**What you have to do:** Turn the lines from the one containing "left knee: (551, 839, 12)" to the one containing "right elbow: (970, 1057, -1)", inclusive, into a JSON list of strings with one string per line. Skip any blank lines.

Available data Start Marker

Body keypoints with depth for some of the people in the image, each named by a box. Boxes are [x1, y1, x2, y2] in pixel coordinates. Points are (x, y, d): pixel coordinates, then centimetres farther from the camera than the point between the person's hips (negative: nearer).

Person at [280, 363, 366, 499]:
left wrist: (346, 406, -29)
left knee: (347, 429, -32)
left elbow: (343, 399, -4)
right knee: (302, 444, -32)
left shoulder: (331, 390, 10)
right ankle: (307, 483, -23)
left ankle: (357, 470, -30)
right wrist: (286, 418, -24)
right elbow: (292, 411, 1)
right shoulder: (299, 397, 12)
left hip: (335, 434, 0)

Available data End Marker
Available data Start Marker

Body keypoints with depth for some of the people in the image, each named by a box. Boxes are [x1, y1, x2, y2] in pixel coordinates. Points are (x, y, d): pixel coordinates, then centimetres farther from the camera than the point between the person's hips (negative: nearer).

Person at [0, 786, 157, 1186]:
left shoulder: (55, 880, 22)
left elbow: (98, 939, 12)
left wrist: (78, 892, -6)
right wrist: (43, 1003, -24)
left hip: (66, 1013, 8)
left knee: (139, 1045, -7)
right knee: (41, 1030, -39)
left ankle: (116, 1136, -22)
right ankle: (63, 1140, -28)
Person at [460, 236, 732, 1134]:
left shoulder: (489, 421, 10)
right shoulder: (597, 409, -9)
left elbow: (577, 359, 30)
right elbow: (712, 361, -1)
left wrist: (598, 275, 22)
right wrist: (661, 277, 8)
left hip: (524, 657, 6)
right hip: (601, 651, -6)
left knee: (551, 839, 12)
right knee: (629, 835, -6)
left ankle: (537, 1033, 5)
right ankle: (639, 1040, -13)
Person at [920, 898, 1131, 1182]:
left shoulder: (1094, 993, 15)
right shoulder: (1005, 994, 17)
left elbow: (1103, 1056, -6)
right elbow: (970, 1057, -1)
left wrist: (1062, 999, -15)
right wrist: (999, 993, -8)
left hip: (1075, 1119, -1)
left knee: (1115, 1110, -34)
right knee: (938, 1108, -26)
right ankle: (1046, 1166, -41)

Available data End Marker
Available data Start Marker

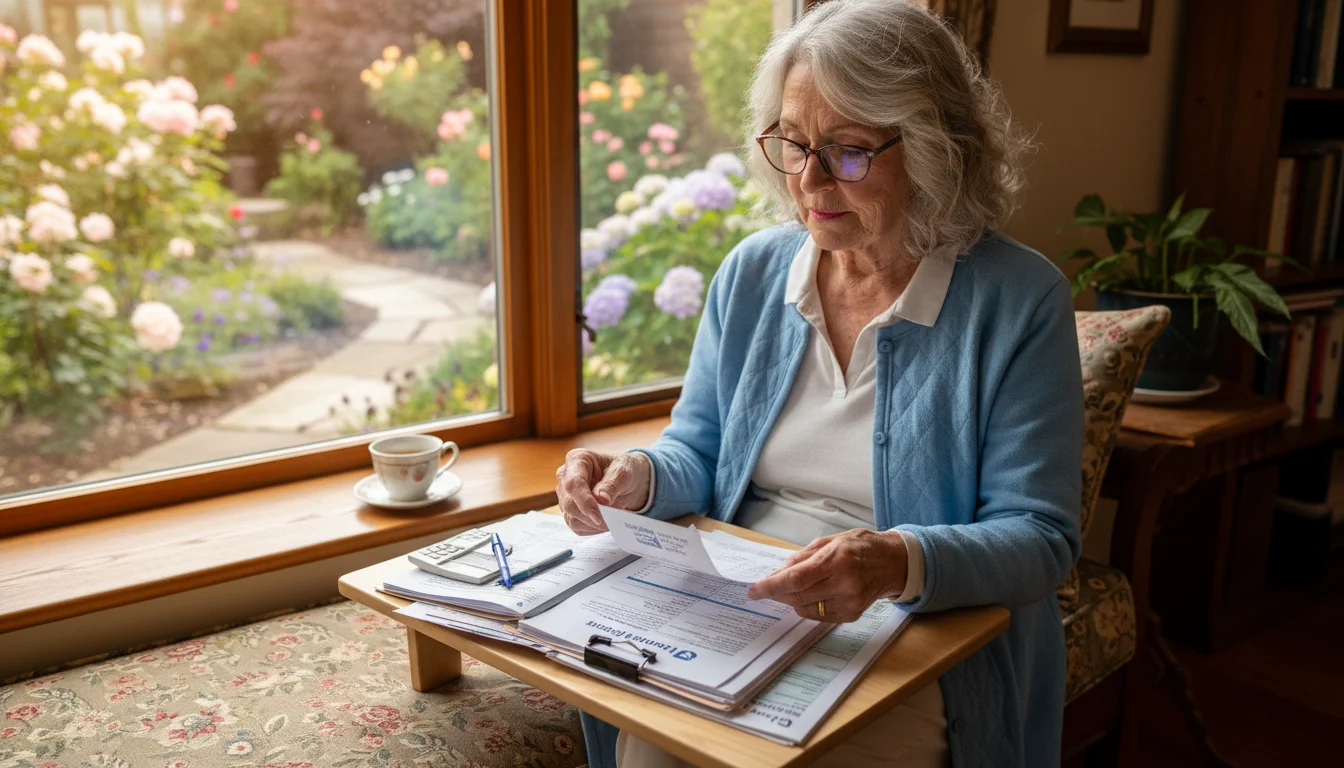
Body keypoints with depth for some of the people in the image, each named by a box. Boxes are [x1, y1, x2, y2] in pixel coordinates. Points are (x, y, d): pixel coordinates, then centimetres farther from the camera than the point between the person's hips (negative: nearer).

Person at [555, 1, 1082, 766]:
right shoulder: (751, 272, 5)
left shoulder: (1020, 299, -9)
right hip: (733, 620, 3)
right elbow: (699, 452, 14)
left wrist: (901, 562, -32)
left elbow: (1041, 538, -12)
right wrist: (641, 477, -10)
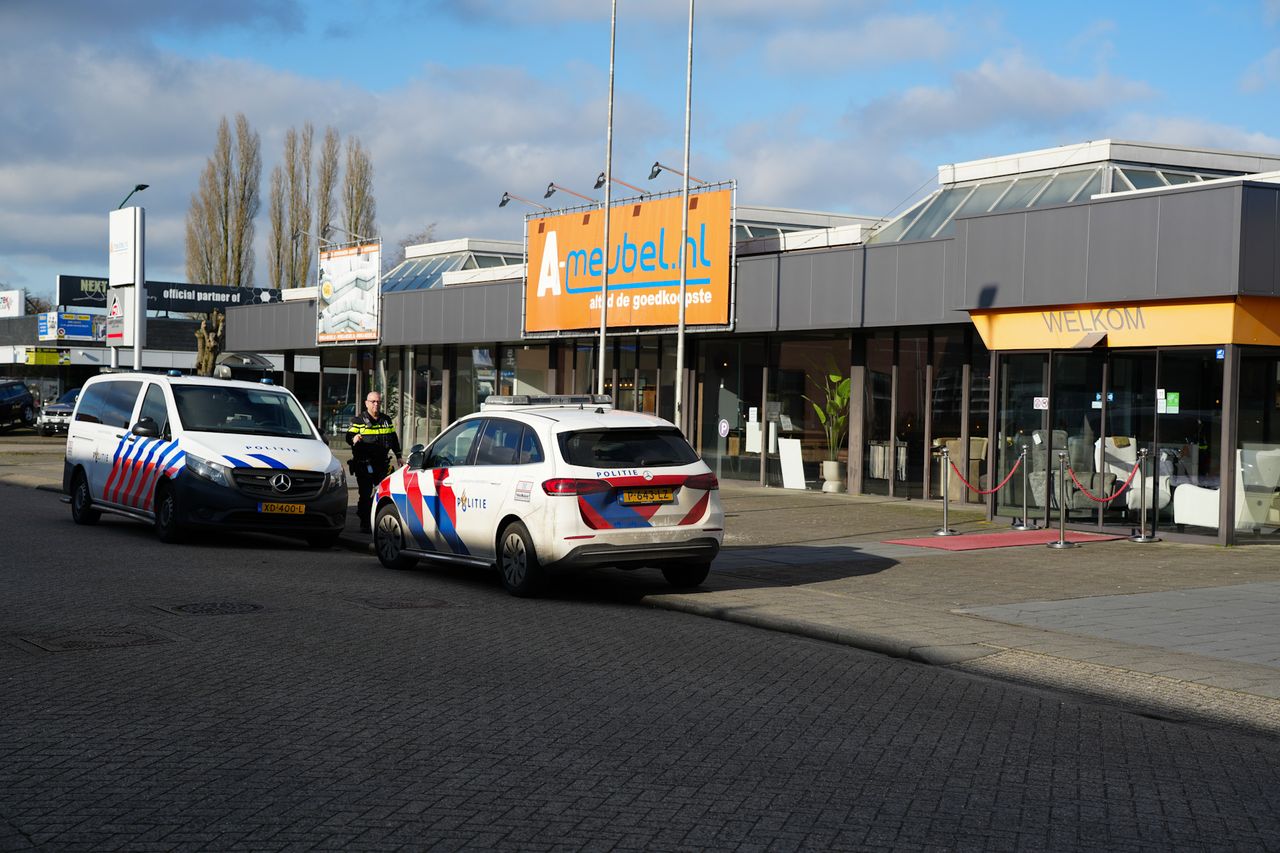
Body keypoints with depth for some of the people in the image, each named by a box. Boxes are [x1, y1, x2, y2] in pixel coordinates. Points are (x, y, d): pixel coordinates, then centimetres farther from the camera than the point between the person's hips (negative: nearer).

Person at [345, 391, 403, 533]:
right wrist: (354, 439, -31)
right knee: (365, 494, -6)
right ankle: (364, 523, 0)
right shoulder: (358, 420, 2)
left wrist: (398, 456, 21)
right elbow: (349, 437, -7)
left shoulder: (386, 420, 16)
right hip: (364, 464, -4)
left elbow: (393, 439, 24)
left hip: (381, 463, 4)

Available data End Marker

**Output for this task:**
[
  "left knee: (551, 839, 12)",
  "right knee: (629, 835, -6)",
  "left ankle: (537, 1033, 5)",
  "right ankle: (639, 1040, -13)",
  "Person at [920, 898, 1131, 1182]:",
  "left shoulder: (1094, 993, 15)",
  "right shoulder: (1005, 994, 17)",
  "left elbow: (1103, 1056, -6)",
  "right elbow: (970, 1057, -1)"
]